Abiotic Stress

Cotton Salt Stress Microarray Summary (Udall)

Detailed description and current work

Environmental abiotic stresses, such as high soil salinity, have adverse effects on plant growth and seed production. The underlying molecular genetics in cotton contributing to salt tolerance remains largely unknown. Cotton DNA microarrays simultaneously assay the expression levels of thousands of genes. When separately hybridized with RNA collected from salt-treated tissues and non-treated tissues, the transcription levels of some genes are up or down regulated as a response mechanism to this type of stress. In this project, we compared gene expression profiles of five evolutionary recent allopolyploid cottons (G. hirsutum, G. barbadense, G. tomentomsum, G. darwinii, and G. mustilinum). For each species, a direct comparison between salt treatment and control conditions were made using microarrays. This experiment will uncover cotton genes and pathways that are responsive to salt and it will provide a unique molecular perspective into the evolution of salt tolerance in Gossypium.  Initial results to data are summarized in this poster, a detailed description is found here and current progress can be seen on our lab wiki.

Quinoa Salt Stress Microarray Summary (Udall)

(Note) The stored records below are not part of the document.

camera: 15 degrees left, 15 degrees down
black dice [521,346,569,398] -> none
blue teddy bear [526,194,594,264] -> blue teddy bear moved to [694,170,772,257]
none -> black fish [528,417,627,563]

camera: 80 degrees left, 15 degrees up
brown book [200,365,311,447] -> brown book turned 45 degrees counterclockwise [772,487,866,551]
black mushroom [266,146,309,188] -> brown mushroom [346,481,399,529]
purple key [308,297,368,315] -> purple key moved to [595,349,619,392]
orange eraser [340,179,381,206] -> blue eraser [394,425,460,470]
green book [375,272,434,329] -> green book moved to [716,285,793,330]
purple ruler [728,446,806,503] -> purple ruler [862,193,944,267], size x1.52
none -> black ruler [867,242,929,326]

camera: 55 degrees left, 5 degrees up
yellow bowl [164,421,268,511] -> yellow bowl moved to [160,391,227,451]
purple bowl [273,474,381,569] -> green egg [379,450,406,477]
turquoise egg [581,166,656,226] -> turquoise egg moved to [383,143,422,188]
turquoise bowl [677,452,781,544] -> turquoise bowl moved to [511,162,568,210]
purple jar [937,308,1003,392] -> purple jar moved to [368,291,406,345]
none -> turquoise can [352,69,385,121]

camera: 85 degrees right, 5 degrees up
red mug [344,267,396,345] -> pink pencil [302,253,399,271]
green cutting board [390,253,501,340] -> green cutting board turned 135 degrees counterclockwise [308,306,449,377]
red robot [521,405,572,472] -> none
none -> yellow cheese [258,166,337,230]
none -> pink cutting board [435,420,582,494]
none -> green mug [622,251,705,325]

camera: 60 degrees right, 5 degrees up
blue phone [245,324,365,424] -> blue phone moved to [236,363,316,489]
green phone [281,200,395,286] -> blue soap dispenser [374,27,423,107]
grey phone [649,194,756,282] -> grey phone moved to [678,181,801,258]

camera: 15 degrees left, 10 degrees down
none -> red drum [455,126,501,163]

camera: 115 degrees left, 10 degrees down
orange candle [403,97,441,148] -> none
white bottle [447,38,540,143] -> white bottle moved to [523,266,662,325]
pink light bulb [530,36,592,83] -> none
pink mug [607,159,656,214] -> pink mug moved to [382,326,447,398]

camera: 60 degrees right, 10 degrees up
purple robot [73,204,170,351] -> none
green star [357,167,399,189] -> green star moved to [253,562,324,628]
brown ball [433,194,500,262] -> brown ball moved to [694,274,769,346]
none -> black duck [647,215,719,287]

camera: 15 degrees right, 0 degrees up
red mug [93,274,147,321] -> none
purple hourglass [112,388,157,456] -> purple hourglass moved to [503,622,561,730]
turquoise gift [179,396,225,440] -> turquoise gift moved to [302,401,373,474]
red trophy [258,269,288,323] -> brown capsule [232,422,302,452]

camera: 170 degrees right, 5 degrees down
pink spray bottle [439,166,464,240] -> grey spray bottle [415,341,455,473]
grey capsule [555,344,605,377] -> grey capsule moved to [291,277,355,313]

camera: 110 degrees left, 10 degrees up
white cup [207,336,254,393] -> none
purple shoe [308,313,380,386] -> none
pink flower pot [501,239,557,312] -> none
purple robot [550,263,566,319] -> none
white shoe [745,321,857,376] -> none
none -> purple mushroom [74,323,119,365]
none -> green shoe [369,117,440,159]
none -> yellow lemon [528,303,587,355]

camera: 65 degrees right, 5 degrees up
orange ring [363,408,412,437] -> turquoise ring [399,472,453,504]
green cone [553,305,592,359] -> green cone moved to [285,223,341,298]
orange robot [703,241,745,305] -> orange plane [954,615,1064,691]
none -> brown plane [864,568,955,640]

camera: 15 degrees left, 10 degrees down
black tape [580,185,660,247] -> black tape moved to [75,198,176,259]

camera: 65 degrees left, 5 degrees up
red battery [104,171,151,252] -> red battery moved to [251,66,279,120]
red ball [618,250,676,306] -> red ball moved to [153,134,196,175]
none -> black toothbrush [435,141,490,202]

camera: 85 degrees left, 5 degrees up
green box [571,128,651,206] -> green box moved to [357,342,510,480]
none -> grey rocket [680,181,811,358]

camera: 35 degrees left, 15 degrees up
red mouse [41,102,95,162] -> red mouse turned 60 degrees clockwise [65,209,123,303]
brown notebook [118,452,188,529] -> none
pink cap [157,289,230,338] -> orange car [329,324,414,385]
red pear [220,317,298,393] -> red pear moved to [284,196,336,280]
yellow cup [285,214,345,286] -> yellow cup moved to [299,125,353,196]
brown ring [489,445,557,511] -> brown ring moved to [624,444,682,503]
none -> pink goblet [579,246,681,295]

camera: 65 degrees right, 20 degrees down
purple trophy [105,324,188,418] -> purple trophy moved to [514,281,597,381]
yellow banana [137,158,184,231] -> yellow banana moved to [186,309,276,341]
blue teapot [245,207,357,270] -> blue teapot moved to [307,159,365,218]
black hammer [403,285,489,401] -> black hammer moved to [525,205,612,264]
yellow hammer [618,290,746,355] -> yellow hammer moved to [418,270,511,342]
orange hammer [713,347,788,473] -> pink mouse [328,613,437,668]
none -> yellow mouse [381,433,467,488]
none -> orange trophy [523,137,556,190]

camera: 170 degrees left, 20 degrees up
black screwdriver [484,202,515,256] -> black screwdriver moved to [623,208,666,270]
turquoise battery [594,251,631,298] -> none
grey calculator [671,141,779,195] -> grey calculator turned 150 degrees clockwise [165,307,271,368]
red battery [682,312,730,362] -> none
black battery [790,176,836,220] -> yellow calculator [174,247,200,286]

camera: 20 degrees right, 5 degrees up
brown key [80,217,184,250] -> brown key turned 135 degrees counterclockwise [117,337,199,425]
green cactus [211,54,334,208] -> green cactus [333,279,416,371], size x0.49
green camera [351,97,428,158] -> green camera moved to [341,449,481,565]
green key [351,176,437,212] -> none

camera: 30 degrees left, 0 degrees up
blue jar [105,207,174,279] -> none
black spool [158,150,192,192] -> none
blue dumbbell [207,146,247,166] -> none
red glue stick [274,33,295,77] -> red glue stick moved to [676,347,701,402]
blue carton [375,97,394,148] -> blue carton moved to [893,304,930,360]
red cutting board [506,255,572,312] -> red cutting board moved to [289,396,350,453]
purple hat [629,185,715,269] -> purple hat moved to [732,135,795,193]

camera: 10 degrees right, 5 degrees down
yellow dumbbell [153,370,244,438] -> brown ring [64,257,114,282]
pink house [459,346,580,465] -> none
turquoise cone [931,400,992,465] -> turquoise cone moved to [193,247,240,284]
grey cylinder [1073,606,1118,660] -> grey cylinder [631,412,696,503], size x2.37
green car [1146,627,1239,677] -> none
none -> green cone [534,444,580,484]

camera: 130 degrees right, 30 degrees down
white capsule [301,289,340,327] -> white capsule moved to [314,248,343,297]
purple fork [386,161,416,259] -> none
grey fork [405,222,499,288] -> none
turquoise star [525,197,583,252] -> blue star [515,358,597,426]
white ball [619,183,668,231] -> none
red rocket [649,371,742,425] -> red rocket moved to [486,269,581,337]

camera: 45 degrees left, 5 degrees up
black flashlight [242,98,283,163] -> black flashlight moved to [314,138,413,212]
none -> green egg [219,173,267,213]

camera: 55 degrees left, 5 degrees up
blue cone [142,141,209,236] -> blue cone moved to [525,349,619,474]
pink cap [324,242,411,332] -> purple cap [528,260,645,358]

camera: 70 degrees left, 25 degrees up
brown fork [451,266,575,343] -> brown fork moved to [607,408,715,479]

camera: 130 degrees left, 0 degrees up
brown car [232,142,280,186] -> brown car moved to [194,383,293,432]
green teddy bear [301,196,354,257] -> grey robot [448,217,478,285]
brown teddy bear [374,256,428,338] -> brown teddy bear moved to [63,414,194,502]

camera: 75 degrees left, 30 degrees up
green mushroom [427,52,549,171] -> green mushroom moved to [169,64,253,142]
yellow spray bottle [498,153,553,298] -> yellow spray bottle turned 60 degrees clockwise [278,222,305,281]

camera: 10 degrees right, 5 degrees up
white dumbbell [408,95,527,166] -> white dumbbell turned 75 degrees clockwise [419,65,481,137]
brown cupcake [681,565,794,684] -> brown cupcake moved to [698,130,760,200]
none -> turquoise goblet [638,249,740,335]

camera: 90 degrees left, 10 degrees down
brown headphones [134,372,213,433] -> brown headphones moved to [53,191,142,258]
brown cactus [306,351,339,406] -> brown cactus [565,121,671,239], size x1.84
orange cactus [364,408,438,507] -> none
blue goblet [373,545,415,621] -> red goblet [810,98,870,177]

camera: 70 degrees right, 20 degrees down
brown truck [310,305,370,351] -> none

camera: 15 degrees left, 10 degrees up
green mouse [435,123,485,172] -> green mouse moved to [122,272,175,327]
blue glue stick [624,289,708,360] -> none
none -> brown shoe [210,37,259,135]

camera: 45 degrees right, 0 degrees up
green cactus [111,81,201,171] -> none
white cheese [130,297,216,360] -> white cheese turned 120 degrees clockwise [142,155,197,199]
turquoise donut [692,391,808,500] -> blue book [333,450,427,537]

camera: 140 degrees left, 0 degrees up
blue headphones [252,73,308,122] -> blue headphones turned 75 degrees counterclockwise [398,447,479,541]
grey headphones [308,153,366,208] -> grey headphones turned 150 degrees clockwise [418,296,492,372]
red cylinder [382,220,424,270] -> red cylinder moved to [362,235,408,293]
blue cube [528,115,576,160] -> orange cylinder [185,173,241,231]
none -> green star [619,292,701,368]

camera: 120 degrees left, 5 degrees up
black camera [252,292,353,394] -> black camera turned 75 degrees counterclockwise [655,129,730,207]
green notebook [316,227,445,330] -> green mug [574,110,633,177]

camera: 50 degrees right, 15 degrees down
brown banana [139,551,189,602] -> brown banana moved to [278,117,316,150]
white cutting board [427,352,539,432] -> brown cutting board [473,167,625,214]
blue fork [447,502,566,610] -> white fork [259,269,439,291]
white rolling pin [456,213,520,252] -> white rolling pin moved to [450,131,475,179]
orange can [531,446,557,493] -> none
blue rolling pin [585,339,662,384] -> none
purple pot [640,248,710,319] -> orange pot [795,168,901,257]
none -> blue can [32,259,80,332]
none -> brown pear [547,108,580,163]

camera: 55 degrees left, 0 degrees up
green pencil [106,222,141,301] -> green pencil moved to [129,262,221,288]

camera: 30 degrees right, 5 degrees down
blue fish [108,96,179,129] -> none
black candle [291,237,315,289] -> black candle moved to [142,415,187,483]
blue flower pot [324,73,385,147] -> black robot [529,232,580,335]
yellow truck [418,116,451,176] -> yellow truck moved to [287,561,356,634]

Detailed description and current work

Plants respond to abiotic stress through transcriptional gene regulation.  Large amounts of comparative transcriptional profiles have been generated for two model plants Arabidopsis thaliana and Thellugiella halophila in response to salt stress.  However, some plants may respond differently to abiotic stress than these two model species of the Brassicaceae family.  Indeed, salt tolerance may have independently evolved through multiple physiological avenues. Like T. halophila, Chenopodium quinoa (quinoa) also has extreme tolerances to salt concentrations and it is grown in the Andean Altiplano as a staple crop.  Quinoa, a member of the Chenopodiaceae family, may have distinct cellular mechanisms conferring its salt-tolerance when compared to A. thaliana or T. halophila.  Here, we propose to measure quinoa basic physiological responses to salt stress and directly compare those measurements to the responses of T. halophila.  We will also measure quinoa gene expression levels in response to salt treatment.  The combination of these two approaches will provide a foundation to understanding how diverse families of plants have evolved mechanisms to tolerant high saline growth conditions.

Quinoa Salt Tolerance (SOS1; Maughan)

Some varieties of quinoa are remarkably well adapted to adverse environmental conditions such as salinity, drought and cold. To further our understanding the genetic basis for this adaptation, two separate components for research are being pursued.  First, the sequence of candidate genes are being determined. the Salt Overly Sensitive 1 (SOS1) gene of A. thaliana has been shown to play a role in salt sensitivity for this model plant. Homologous quinoa genes are being identified based on their similarity to A. thaliana. Once the quinoa cDNA homolog was cloned it was hybridized to BAC libraries to identify the full-length gene sequence as well as its genomic sequence (introns and UTRs).  Currently research of this gene includes functional complementation of the C. quinoa homolog in an A. thaliana sos1 mutant and identification of allelic variants that may confer resistance in quinoa to high salt levels in the soil.